» **Given problem**
Rewrite every line of the listing below as a Markdown table with the columns Row and Entry. Number the lines in order and omit any blank lines.

» **Record list**
--

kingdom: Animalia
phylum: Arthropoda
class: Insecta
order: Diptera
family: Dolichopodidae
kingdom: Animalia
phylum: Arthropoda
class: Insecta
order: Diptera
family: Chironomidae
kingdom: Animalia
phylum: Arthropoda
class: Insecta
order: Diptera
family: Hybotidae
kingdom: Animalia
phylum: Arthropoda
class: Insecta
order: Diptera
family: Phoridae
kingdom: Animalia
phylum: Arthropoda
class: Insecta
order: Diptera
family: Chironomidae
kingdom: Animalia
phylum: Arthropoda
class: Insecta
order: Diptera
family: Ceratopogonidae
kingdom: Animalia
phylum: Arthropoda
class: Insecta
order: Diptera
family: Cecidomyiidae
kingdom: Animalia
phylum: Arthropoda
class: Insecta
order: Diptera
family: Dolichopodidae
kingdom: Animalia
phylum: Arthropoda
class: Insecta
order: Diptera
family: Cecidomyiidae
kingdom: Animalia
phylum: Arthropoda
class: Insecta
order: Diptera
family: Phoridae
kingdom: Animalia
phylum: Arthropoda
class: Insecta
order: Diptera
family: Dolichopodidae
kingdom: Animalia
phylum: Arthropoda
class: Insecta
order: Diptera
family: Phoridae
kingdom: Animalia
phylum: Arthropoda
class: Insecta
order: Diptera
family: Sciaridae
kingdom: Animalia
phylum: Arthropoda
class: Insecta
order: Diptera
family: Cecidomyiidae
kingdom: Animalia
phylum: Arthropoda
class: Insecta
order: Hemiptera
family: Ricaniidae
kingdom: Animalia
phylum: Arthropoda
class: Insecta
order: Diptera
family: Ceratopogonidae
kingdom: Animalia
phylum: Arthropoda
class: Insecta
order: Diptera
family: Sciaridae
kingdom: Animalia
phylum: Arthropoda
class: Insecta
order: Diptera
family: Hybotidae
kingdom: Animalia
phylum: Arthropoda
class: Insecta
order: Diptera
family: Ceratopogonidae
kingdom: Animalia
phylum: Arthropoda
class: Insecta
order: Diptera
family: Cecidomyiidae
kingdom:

--

» **Answer to the exercise**
| Row | Entry |
|---|---|
| 1 | kingdom: Animalia |
| 2 | phylum: Arthropoda |
| 3 | class: Insecta |
| 4 | order: Diptera |
| 5 | family: Dolichopodidae |
| 6 | kingdom: Animalia |
| 7 | phylum: Arthropoda |
| 8 | class: Insecta |
| 9 | order: Diptera |
| 10 | family: Chironomidae |
| 11 | kingdom: Animalia |
| 12 | phylum: Arthropoda |
| 13 | class: Insecta |
| 14 | order: Diptera |
| 15 | family: Hybotidae |
| 16 | kingdom: Animalia |
| 17 | phylum: Arthropoda |
| 18 | class: Insecta |
| 19 | order: Diptera |
| 20 | family: Phoridae |
| 21 | kingdom: Animalia |
| 22 | phylum: Arthropoda |
| 23 | class: Insecta |
| 24 | order: Diptera |
| 25 | family: Chironomidae |
| 26 | kingdom: Animalia |
| 27 | phylum: Arthropoda |
| 28 | class: Insecta |
| 29 | order: Diptera |
| 30 | family: Ceratopogonidae |
| 31 | kingdom: Animalia |
| 32 | phylum: Arthropoda |
| 33 | class: Insecta |
| 34 | order: Diptera |
| 35 | family: Cecidomyiidae |
| 36 | kingdom: Animalia |
| 37 | phylum: Arthropoda |
| 38 | class: Insecta |
| 39 | order: Diptera |
| 40 | family: Dolichopodidae |
| 41 | kingdom: Animalia |
| 42 | phylum: Arthropoda |
| 43 | class: Insecta |
| 44 | order: Diptera |
| 45 | family: Cecidomyiidae |
| 46 | kingdom: Animalia |
| 47 | phylum: Arthropoda |
| 48 | class: Insecta |
| 49 | order: Diptera |
| 50 | family: Phoridae |
| 51 | kingdom: Animalia |
| 52 | phylum: Arthropoda |
| 53 | class: Insecta |
| 54 | order: Diptera |
| 55 | family: Dolichopodidae |
| 56 | kingdom: Animalia |
| 57 | phylum: Arthropoda |
| 58 | class: Insecta |
| 59 | order: Diptera |
| 60 | family: Phoridae |
| 61 | kingdom: Animalia |
| 62 | phylum: Arthropoda |
| 63 | class: Insecta |
| 64 | order: Diptera |
| 65 | family: Sciaridae |
| 66 | kingdom: Animalia |
| 67 | phylum: Arthropoda |
| 68 | class: Insecta |
| 69 | order: Diptera |
| 70 | family: Cecidomyiidae |
| 71 | kingdom: Animalia |
| 72 | phylum: Arthropoda |
| 73 | class: Insecta |
| 74 | order: Hemiptera |
| 75 | family: Ricaniidae |
| 76 | kingdom: Animalia |
| 77 | phylum: Arthropoda |
| 78 | class: Insecta |
| 79 | order: Diptera |
| 80 | family: Ceratopogonidae |
| 81 | kingdom: Animalia |
| 82 | phylum: Arthropoda |
| 83 | class: Insecta |
| 84 | order: Diptera |
| 85 | family: Sciaridae |
| 86 | kingdom: Animalia |
| 87 | phylum: Arthropoda |
| 88 | class: Insecta |
| 89 | order: Diptera |
| 90 | family: Hybotidae |
| 91 | kingdom: Animalia |
| 92 | phylum: Arthropoda |
| 93 | class: Insecta |
| 94 | order: Diptera |
| 95 | family: Ceratopogonidae |
| 96 | kingdom: Animalia |
| 97 | phylum: Arthropoda |
| 98 | class: Insecta |
| 99 | order: Diptera |
| 100 | family: Cecidomyiidae |
| 101 | kingdom: |